Il est absolument fascinant de voir un auteur américain reprendre à son compte, avec autant de brio, les codes du roman japonais traditionnel. Questions d’honneur, place prépondérante de la nature, rôle-clé du détachement de soi incarné dans le bouddhisme et la discipline samouraï, charme discret des haïkus, tout se retrouve ici pour former un envoûtant huis-clos dans lequel quelques personnages se débattent dans la blancheur cotonneuse de la neige. Matari fuit son seigneur de mari qui veut la tuer pour laver son honneur, Oboko et Izzi, poètes, se retrouvent à l’assister dans sa fuite, prenant malgré eux ledit mari en otage. Absurde mais sensible et d’une grande beauté, ce récit émeut, de bout en bout.
Je n’ai jamais lu cet auteur auparavant, seule la quatrième de couverture et le gage d’une découverte littéraire soigneusement choisie par les Forges de Vulcain m’a convaincue de me plonger dans cette histoire. Et je dois dire que j’ai pas été déçue. Grande amatrice du Clan des Otori, j’ai retrouvé ici cette ambiance si particulière au Japon ancestral, ce côté philosophique qui apparaît au détour de chaque page alors que les personnages tentent de trouver un sens à ce qui leur arrive. Ici, les tiraillements de l’âme constituent le centre de ce récit d’une douce lenteur, charge de suspense et de tension romanesque. Un vrai page-turner en somme, alors qu’il s’y passe finalement bien peu de choses : la marque d’un vrai bon roman.
Résumé de l’éditeur:
Matari, qui s’était enfoncée dans la nuit neigeuse dans l’espoir d’y mourir, est sauvée et recueillie par Oboko, un poète et moine bouddhiste. Honneur, poésie, philosophie, amour s’affrontent dans ce huis clos, où Luke Rhinehart, en rendant hommage aux sept samouraïs du cinéaste japonais Akira Kurosawa, parvient, comme dans nul autre roman dans son oeuvre, à exprimer la nécessité existentielle du détachement de soi comme seule voie dans un monde où tout est vain et destiné à mourir, pour connaître la joie, l’amitié et l’amour.

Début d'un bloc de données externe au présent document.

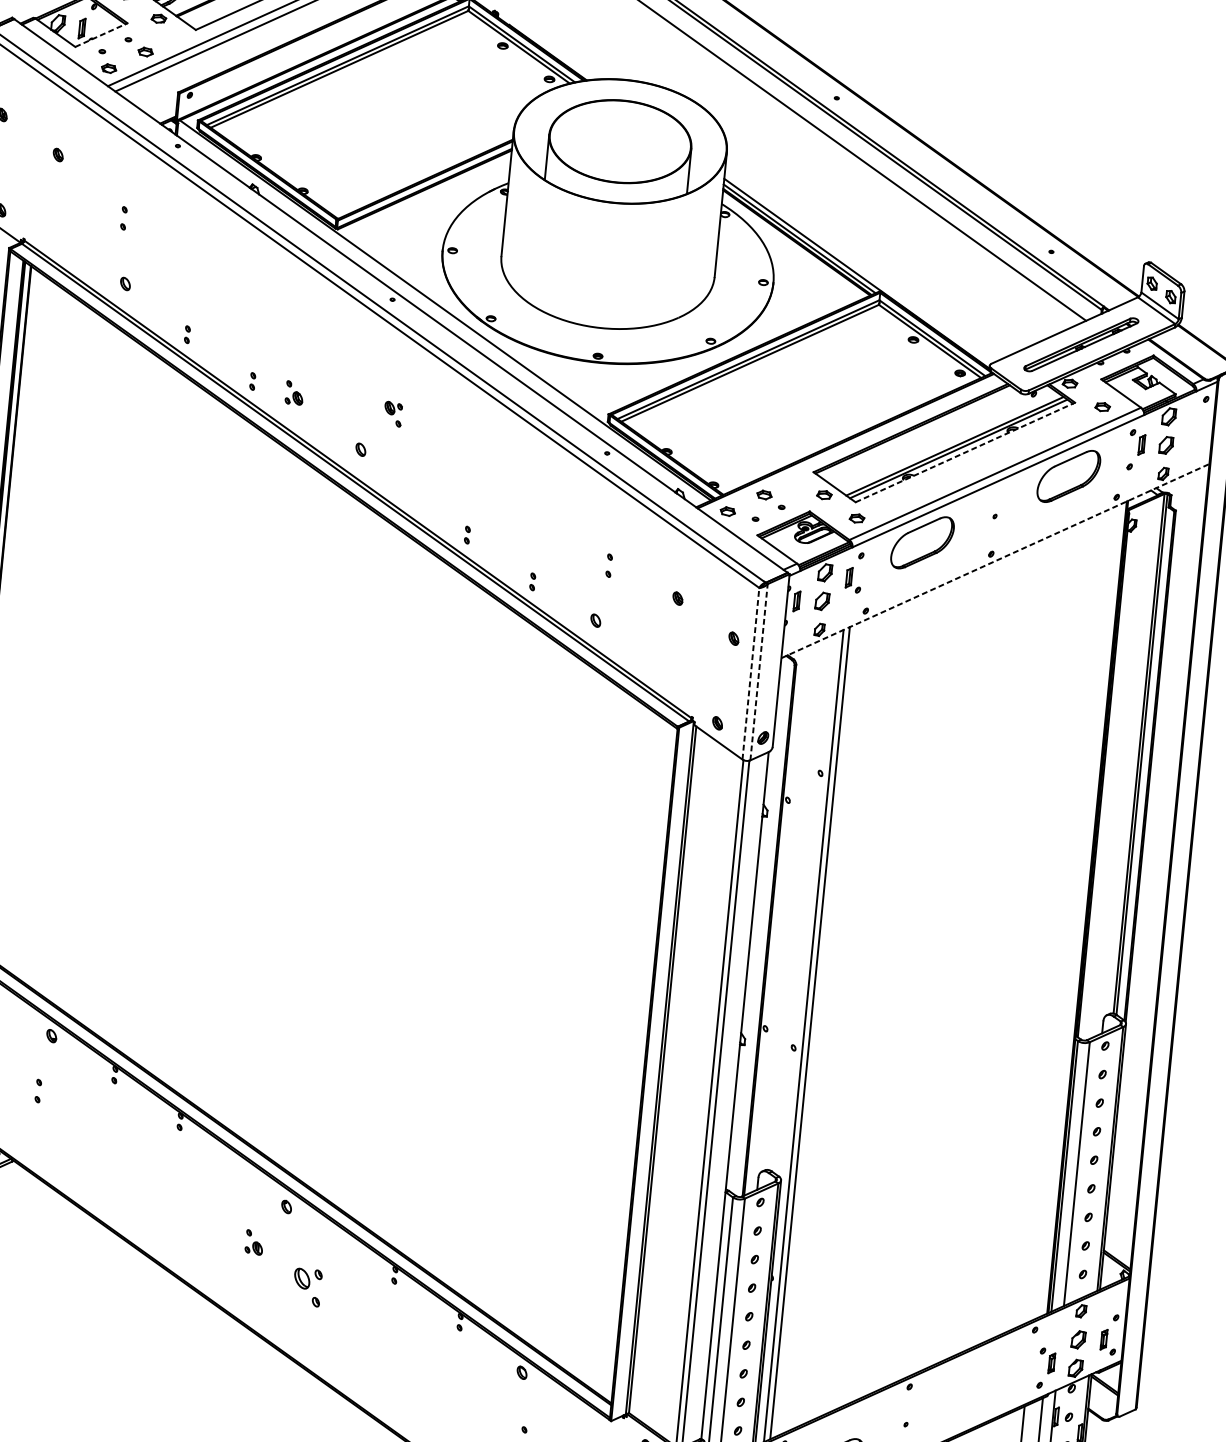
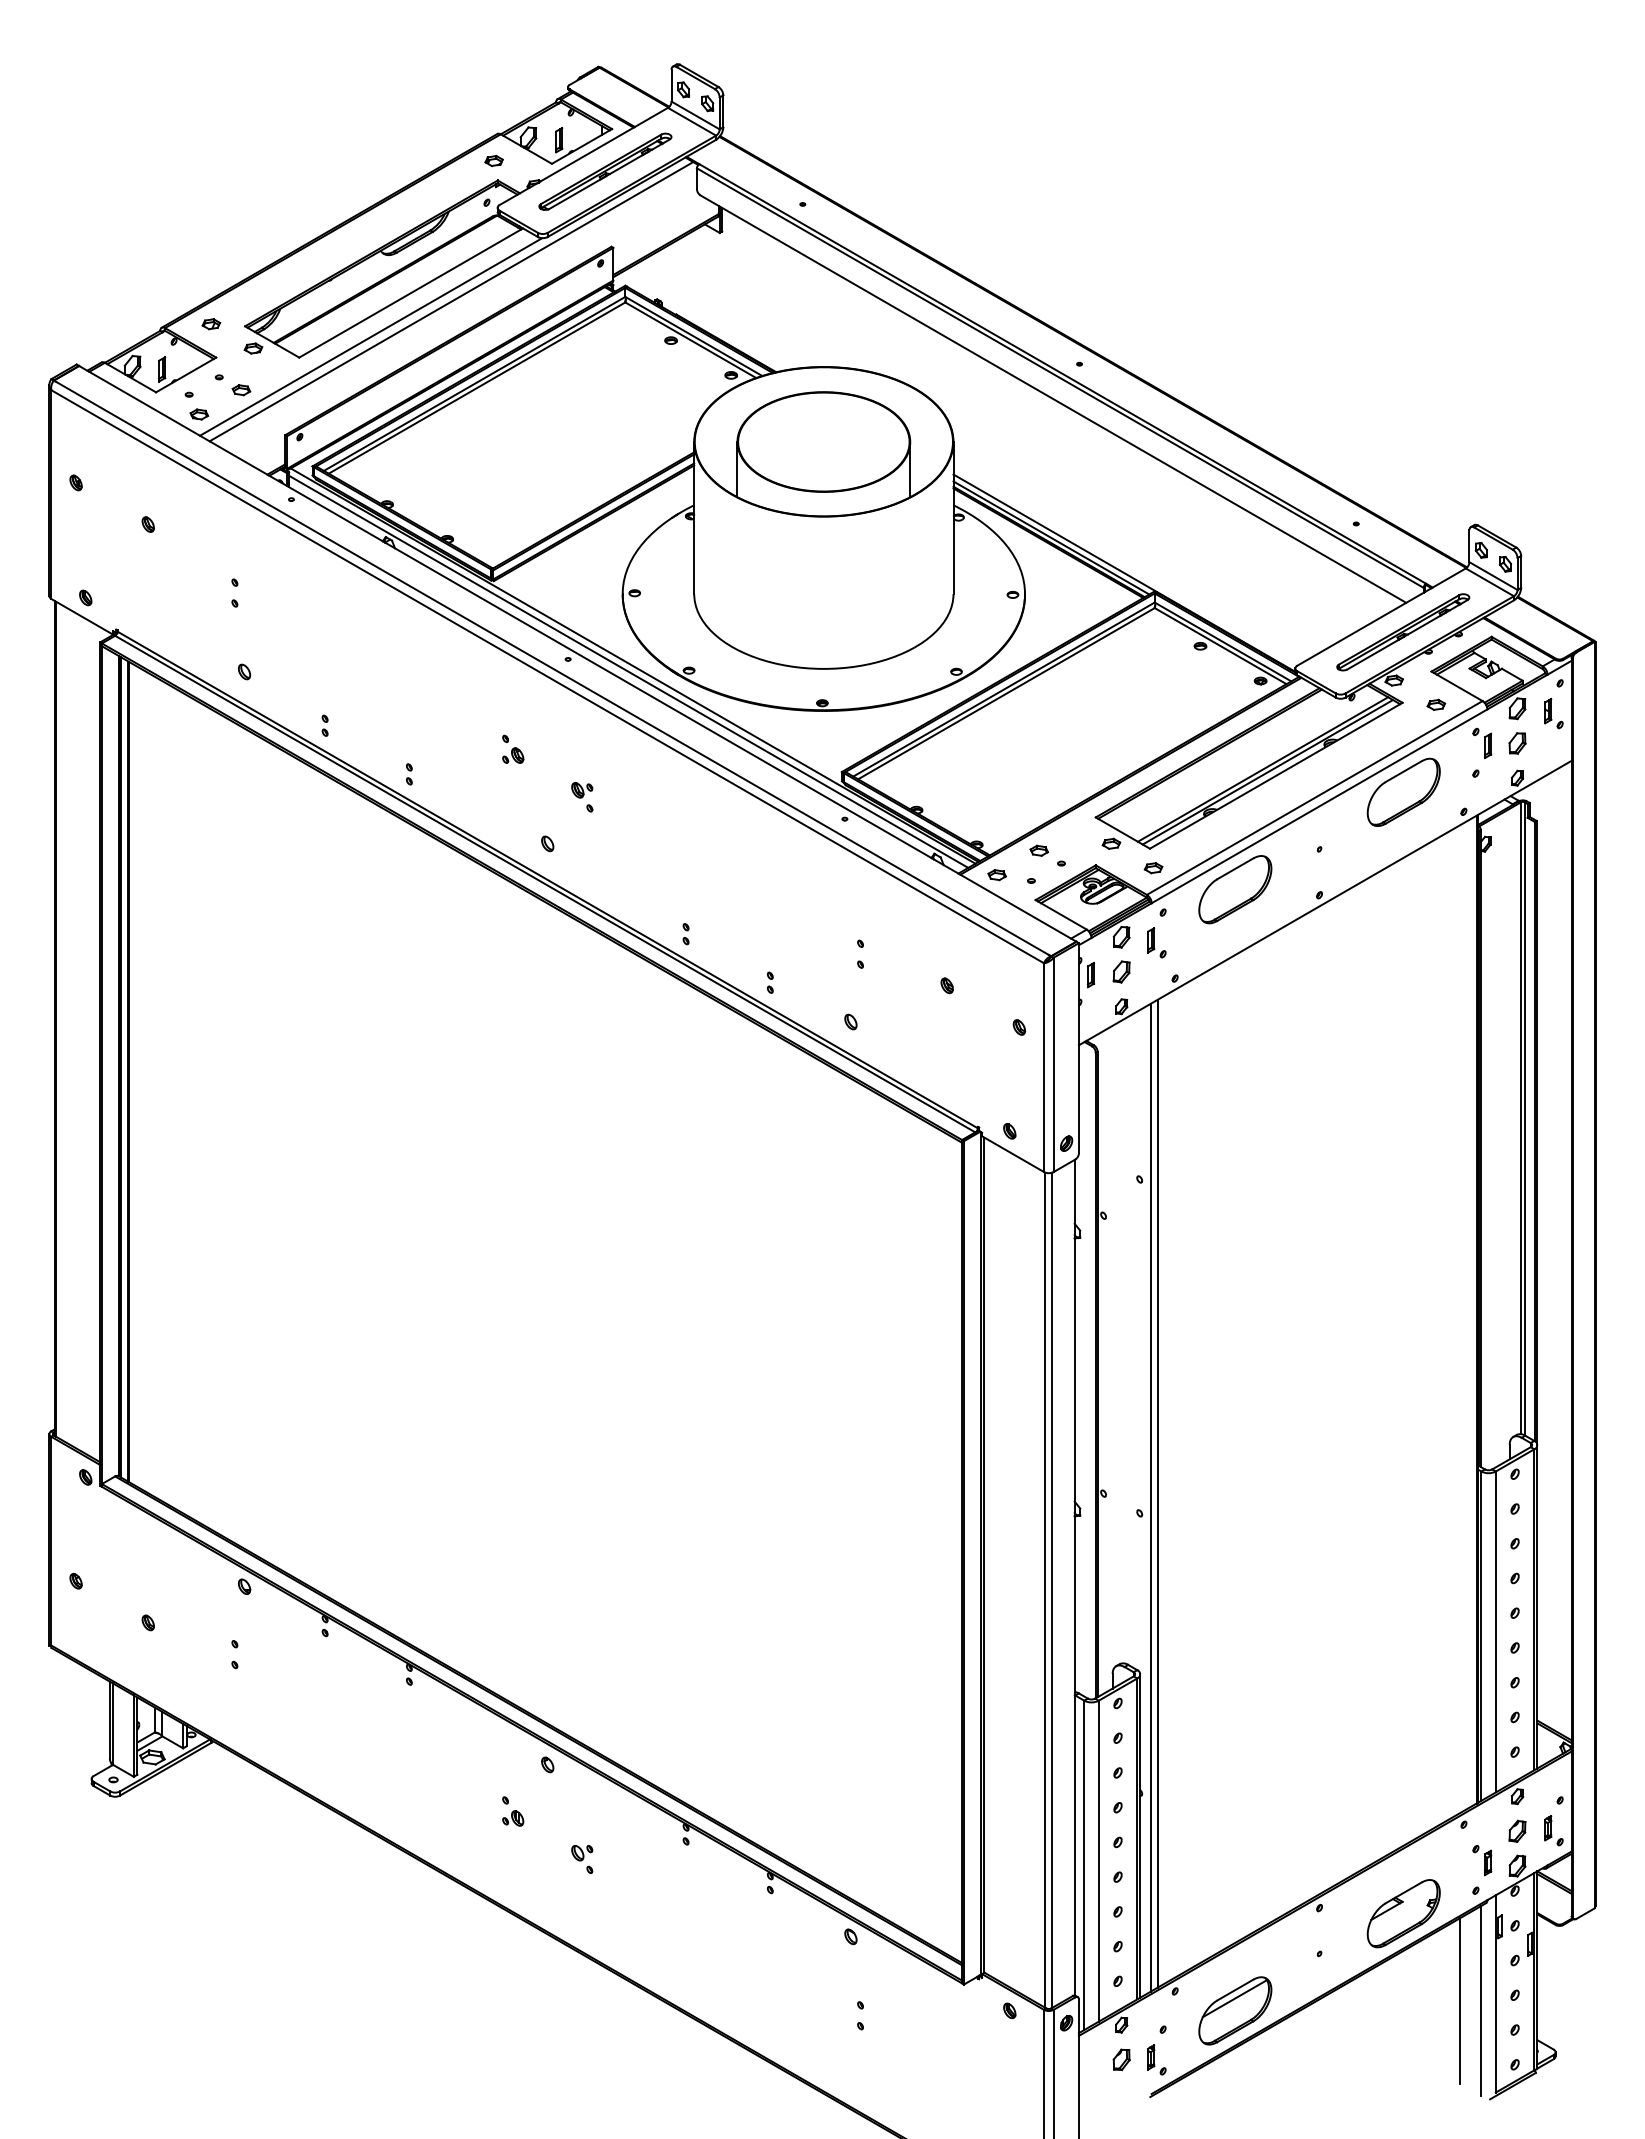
line: (101, 34) -> (186, 374), dashed -> solid
line: (441, 314) -> (628, 671), added
part: (294, 392) -> (513, 748), moved
part: (1198, 423) -> (1553, 713), added
line: (965, 452) -> (1276, 775), dashed -> solid
line: (995, 560) -> (1325, 902), dashed -> solid
line: (758, 671) -> (1053, 1064), dashed -> solid
line: (751, 673) -> (1044, 1067), dashed -> solid
part: (307, 1287) -> (582, 1859), size x0.62
part: (978, 1398) -> (1403, 1913), added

– Matari a peut-être cessé d’être Matari, mais Arishi ne cesse pas d’être Arishi pour autant. Tant qu’elle vit, l’honneur et les serments n’ont plus aucun sens. Les fondations sur lesquelles mon univers repose tombent et s’écroulent. Je ne la tuerai pas parce qu’elle n’a pas d’importance pour moi (…) mais parce que si je ne la tue pas, cela signifiera que le seigneur Arishi est mort et indifférent. Matari est la pomme d’or du soleil, et si on ne la cueille pas aussitôt, elle pourrira et dégagera la pire puanteur de viscères empoisonnées qu’homme ait jamais humée.